Reading passage:
_ _ _
Finally, the present study showed a significant impact of hand circumference, hand span, and hand length on grip strength in school children and was consistent with previous studies [4, 45]. Handgrip strength is one of the major components highly dependent on hand circumference [46]. Hand circumference appears to be a worthy indicator of body physique and, therefore, considered as a good approximation of physical capabilities and had a significant correlation (p < 0.001) with handgrip strength in our study and supported the findings in previous study [47]. Next is the hand span, which has a vital role and affects the grip strength measurements in our study [48]. We also observed the children with smaller hand spans had less handgrip strength than the subjects with bigger hand spans, which supported the findings in previous study [48]. Because of these variances, comparative studies in regard to measurement of hand grip strength between children and adults, this hand dimension plays an important role in affecting the outcome of maximum handgrip strength. Along with that, the hand span also has a substantial correlation (p < 0.001) with grip strength in the present research. Last, is the hand length, which is also considered as a strong predictor of handgrip strength and supported by outcomes in previous studies [49–51]. It is well-acknowledged in previous studies that persons with lengthier fingers and greater hand surfaces have more grip strength. This is possibly due to the fact that around 35 finger flexor muscles are involved in forearm and hand movements and contribute to gripping activities [52, 53]. This supports our results, which exhibited that hand length has a prominent association (p < 0.001) with handgrip strength.
Therefore, all the hand dimensions evaluated in the present study were considerably correlated with grip strength and assessment of such components, especially in children, should deliver standards for timely identification of their grip strength if it is below the anticipated value. Such children could be involved in strength training programs in order to prevent them from future restrictions or incapacities [20, 54].
This study has some limitations. First, the data were taken from only one region of Saudi Arabia; thus, more research studies from different regions should be established. Second, children aged 6–12 years only were included in the study. Third, variables such as dietary status, and physical activity levels were not studied in the present research. Therefore, a wide range of socio-cultural and economic aspects was not representative in this study. More research is nevertheless needed, ideally while using the same consistent procedures in another area of the country.
Conclusions
This study evaluated the reference values of handgrip strength of school children, both boys and girls. The handgrip strength in this population was quite less than the Western population. These variances may be due to differences in sociodemographics, anthropometric determinants and hand dimensions. In addition, gender, hand-dominance, hand circumference, hand span, and hand length can be prominent variables and significantly correlated with handgrip strength in children. Therefore, the present study provides valuable evidence that will facilitate therapists to compare the grip strength measurements with reference values according to maturity, gender, and hand dominance.
Ethical approval
The study was reviewed and approved by the Research Ethics Committee Board at, King Khalid University (ECM # 2021-5802).
Informed consent
All children and their parents signed a well-versed consent form after getting a brief explanation of the study.
Conflict of interest
None to report.
Footnotes
Acknowledgments
Not applicable.
Funding
This work was supported by the Deanship of Scientific Research, King Khalid University, Abha, Kingdom of Saudi Arabia (RGP. 2/40/42).
_ _ _
Exercises to complete:
1. In the handgrip strength study, rewrite the paragraph beginning "This study has some limitations" as a short list that keeps its main facts.
2. From the handgrip strength study, reproduce the part that begins at the words "Ethical approval" and stops after "Arabia (RGP. 2/40/42).", swapping "brief" for "short".
3. Answer these questions from the handgrip strength study, one per line:
(a) What ages were the children included in the study?
(b) How did handgrip strength in this population compare with the Western population?
(c) Which body reviewed and approved the study?
_ _ _
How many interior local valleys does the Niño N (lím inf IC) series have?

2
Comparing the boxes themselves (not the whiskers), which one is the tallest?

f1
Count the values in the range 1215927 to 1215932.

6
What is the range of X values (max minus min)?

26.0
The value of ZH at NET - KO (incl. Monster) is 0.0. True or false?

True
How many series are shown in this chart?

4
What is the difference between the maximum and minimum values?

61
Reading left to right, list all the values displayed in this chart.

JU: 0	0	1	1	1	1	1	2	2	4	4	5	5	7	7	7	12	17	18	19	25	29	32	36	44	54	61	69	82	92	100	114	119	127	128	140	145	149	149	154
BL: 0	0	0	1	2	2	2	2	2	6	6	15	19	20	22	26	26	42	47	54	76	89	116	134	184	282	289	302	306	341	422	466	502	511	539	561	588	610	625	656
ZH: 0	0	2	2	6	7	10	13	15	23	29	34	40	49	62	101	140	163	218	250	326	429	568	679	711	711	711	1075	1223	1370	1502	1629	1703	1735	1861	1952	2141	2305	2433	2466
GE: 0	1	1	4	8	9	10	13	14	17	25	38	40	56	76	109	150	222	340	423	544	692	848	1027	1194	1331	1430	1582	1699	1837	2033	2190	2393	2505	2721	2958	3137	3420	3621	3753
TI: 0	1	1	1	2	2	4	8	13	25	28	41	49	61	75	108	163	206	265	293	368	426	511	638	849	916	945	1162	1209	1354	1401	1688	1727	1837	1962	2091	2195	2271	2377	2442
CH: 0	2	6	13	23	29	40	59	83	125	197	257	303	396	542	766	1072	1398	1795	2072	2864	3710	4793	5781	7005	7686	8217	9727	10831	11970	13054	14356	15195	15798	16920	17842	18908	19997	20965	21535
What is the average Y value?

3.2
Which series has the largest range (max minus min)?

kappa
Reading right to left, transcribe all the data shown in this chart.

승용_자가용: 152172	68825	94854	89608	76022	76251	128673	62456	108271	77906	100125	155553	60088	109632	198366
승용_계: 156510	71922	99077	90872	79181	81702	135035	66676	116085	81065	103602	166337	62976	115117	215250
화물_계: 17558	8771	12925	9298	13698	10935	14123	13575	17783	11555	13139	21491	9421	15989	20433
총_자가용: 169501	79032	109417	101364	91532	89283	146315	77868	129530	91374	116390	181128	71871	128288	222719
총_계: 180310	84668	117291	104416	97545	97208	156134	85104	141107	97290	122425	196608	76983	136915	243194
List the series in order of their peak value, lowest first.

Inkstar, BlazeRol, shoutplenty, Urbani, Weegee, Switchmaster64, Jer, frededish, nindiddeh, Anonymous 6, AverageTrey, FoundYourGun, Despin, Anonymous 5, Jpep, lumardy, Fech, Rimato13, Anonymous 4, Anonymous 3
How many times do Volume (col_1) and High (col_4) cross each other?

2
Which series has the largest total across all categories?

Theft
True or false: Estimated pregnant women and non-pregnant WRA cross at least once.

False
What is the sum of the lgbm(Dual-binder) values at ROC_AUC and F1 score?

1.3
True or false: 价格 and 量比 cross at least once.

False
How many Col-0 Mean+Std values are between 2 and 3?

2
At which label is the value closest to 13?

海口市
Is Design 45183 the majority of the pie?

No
_ _ _
Responses in order:
1.
- The data came from only one region of Saudi Arabia, so studies from other regions are needed.
- Only children aged 6–12 years were included.
- Dietary status and physical activity levels were not studied.
- As a result, a wide range of socio-cultural and economic aspects was not represented.
- More research is needed, ideally using the same consistent procedures in another area of the country.

2.
Ethical approval
The study was reviewed and approved by the Research Ethics Committee Board at, King Khalid University (ECM # 2021-5802).
Informed consent
All children and their parents signed a well-versed consent form after getting a short explanation of the study.
Conflict of interest
None to report.
Footnotes
Acknowledgments
Not applicable.
Funding
This work was supported by the Deanship of Scientific Research, King Khalid University, Abha, Kingdom of Saudi Arabia (RGP. 2/40/42).

3.
(a) 6–12 years.
(b) It was quite less than in the Western population.
(c) The Research Ethics Committee Board at King Khalid University.